| TASK TO CARRY OUT |
Go through the listing below and return each line that includes "Ready".

LISTED RECORDS Block Start

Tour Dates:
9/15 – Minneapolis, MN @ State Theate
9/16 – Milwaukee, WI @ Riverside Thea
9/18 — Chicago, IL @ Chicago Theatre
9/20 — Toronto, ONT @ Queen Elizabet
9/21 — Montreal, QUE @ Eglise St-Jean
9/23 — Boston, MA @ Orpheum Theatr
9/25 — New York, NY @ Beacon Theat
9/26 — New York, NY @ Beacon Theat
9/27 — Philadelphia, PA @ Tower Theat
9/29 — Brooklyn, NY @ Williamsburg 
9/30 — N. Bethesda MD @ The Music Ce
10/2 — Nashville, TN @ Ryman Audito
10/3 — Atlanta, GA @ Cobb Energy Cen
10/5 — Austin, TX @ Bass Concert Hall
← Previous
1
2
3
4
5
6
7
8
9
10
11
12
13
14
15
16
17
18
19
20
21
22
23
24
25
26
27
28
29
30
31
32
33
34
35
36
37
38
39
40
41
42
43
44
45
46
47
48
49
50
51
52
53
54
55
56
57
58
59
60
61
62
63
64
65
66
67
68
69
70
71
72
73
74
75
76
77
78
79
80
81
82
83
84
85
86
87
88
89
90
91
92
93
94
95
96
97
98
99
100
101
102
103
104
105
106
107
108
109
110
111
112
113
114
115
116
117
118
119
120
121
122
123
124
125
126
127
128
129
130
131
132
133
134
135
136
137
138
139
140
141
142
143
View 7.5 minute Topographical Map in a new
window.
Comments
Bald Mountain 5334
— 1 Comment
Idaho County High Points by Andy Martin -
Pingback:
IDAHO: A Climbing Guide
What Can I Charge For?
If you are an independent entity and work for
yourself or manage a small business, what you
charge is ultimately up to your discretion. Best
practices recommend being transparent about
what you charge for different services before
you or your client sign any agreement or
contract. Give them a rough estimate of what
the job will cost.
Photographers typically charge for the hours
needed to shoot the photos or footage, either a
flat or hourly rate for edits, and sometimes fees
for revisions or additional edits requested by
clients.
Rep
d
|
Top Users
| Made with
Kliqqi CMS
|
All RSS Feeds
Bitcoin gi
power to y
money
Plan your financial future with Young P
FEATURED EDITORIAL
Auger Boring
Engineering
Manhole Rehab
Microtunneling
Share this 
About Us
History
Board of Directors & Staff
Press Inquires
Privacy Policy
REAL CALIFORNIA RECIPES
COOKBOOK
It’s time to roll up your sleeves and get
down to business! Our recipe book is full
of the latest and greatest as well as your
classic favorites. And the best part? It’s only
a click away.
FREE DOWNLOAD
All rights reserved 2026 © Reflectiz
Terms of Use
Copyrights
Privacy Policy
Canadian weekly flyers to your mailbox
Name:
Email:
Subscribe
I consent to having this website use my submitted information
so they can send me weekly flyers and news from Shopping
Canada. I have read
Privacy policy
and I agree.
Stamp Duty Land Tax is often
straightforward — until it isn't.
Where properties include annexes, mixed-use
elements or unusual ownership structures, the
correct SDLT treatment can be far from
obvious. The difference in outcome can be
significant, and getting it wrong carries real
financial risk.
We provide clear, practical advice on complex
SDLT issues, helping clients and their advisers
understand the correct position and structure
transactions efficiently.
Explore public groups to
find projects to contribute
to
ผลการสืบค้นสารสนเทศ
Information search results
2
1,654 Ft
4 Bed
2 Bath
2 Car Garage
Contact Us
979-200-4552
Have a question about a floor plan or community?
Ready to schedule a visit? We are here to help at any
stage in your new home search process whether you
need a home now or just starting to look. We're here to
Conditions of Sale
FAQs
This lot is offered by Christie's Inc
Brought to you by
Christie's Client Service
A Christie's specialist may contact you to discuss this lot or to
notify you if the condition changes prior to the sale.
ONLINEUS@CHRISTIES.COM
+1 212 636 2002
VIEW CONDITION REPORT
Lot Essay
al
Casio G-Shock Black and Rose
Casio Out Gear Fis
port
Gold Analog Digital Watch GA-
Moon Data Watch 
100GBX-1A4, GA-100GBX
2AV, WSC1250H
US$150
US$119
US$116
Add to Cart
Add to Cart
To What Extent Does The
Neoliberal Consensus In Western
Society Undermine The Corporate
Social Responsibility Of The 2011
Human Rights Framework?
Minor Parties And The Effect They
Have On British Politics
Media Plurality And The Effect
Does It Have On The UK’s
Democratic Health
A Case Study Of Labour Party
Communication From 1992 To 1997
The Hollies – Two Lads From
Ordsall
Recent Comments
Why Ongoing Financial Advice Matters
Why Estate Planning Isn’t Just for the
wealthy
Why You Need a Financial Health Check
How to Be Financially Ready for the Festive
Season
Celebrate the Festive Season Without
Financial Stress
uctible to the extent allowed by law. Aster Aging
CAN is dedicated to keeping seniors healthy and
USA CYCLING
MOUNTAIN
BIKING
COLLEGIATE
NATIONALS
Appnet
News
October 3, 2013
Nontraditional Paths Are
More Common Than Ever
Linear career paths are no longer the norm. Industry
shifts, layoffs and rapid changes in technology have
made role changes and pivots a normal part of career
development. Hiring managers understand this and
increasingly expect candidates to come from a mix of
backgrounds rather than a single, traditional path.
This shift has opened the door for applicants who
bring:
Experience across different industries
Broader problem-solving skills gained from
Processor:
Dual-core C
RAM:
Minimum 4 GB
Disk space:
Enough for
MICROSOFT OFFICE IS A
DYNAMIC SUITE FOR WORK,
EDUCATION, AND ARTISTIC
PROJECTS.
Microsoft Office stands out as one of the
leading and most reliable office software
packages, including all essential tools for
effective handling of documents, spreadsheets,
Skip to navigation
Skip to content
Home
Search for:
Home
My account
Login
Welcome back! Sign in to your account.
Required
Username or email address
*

LISTED RECORDS Block End

| ANSWER AREA |
Ready to schedule a visit? We are here to help at any
How to Be Financially Ready for the Festive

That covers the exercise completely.